Fritzi unterstützt die soziale Arbeit der Einrichtung. Er und "Frauchen" Jale Claus machen eine Ausbildung für tiergestützte Pädagogik/Therapie.
Das Übergangswohnheim Walle ist eine Flüchtlingseinrichtung. Die dort lebenden Frauen waren auf oder nach der Flucht nach Bremen Opfer von Gewalt. "Sie haben Schlimmes erlebt und oft fällt es ihnen schwer, Vertrauen zu fassen", sagt Sozialpädagogin Jale Claus. "Ganz zu Beginn waren viele auch Fritzi gegenüber verhalten. Das ist wenig verwunderlich: In einigen Herkunftsländern sind Tiere Nutztiere - mit ihnen spielt man nicht im Haus oder geht mit ihnen Gassi." Behutsam hat Jale Claus Frauen und Kinder mit Fritzi in Kontakt gebracht - mit nennenswertem Erfolg.

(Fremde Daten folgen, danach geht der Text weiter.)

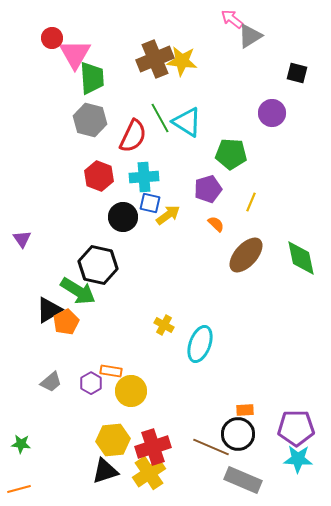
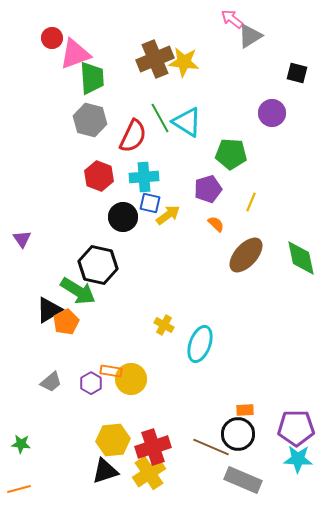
pink triangle at (75, 54): rotated 40 degrees clockwise
yellow star at (182, 61): moved 2 px right, 1 px down
yellow circle at (131, 391): moved 12 px up
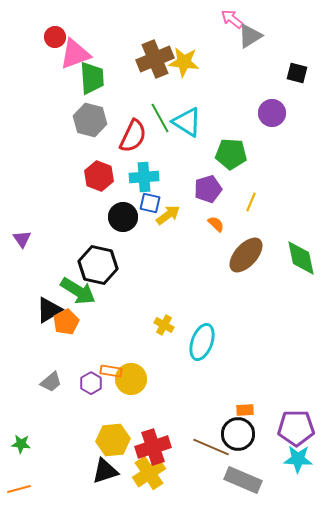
red circle at (52, 38): moved 3 px right, 1 px up
cyan ellipse at (200, 344): moved 2 px right, 2 px up
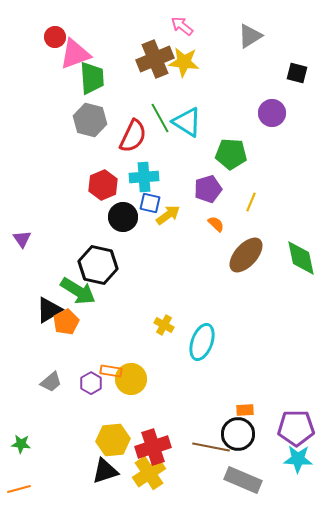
pink arrow at (232, 19): moved 50 px left, 7 px down
red hexagon at (99, 176): moved 4 px right, 9 px down; rotated 16 degrees clockwise
brown line at (211, 447): rotated 12 degrees counterclockwise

Aktuell übt Jale Claus mit Fritzi einen konkreten Einsatz: "Manchen Frauen fällt es schwer, über ihre Gefühle zu sprechen. Dafür haben wir Bilder, auf denen Menschen mit Emotionen abgebildet sind, z. B. fröhlich, traurig oder nervös. Bisher haben die Frauen dann ein Bild ausgewählt, das Gespräch über das Gefühl kam aber schwer in Gang. Jetzt trainieren wir, dass Fritzi das Bild auf Wunsch der Frauen bringt. Die Stimmung ist gleich lockerer und wir kommen leichter in einen Austausch über das Motiv und die Emotion."
Auch in herausfordernden Situationen ist Fritzi eine Hilfe. "Während eines Gesprächs mit einer traumatisierten Frau hat diese dissoziiert", erinnert sich Jale Claus. "Das heißt, sie saß zwar auf dem Sofa, hat mich und den Raum aber nicht mehr bewusst wahrnehmen können. Fritzis Fell hat sie aber gestreichelt. Dass Fritzi für sie der Anker zum "hier und jetzt" war, hat auch mich in der Situation beruhigt."
"Fritzis Einsätze sind unterschiedlich", so die Sozialpädagogin. "Hier leben einige Frauen mit einer Depression. Sie sind mitunter schwer zu motivieren, etwas zu unternehmen. Ein Spaziergang mit Fritzi an der Leine ist offenbar ein Lockmittel. Und wir merken, dass den Frauen die Aktivität guttut. Und auch die Kinder freuen sich natürlich. Ein Junge studiert mit Fritzi Tricks ein. Für ihn ist es aufgrund seiner Biografie sehr wichtig, ein positives Beziehungserlebnis zu haben."
Jale Claus hatte immer schon einen guten Draht zu Hunden. Im Studium "Soziale Arbeit" an der katholischen Hochschule Münster belegte sie Kurse zum Thema Tiertherapie. Ihr damaliger Hund wäre allerdings für die Ausbildung zu alt gewesen. Nach seinem Tod hat sie über eine Tierschutzorganisation Fritzi kennengelernt, sich sofort verliebt und ihn adoptiert. "Da er so zugewandt und freundlich ist, dachte ich: Die Therapieausbildung passt zu uns." Mensch-Tier-Kommunikation, Verständnis über helfende und heilende Wirkung, über physische, soziale und psychische Effekte von Tieren auf Menschen und Methoden zur Umsetzung. All das lernen die beiden in einer sehr praxisnahen Ausbildung an der Steinfurter Akademie für Tiergestützte Therapie.
Fritzi ist Teilzeitkraft: Zweimal wöchentlich ist er im Übergangswohnheim Walle im Einsatz - an den anderen Tagen darf er bei Herrchen im Büro faulenzen. "Wenn wir hier einen Krisenfall haben, kann Fritzi nicht bleiben. Dann ist es für uns und auch für ihn besser, wenn mein Freund ihn abholt."
Die Sozialbehörde hat ihr Einverständnis für Fritzis Einsatz im Übergangswohnheim Walle gegeben. Voraussetzung für die insgesamt anderthalbjährige Ausbildung "Tiergestützte Therapie" war ein Wesenstest für den Hund. "In der Ausbildung sind wir übrigens das einzige Therapiehund-Team in der sozialen Arbeit", sagt Jale Claus. "Die anderen sind im Bereich Ergotherapie oder Logopädie tätig. Ich fände gut, wenn mehr Menschen erfahren, wie sinnvoll der Einsatz von Tieren in unserem Arbeitsbereich ist."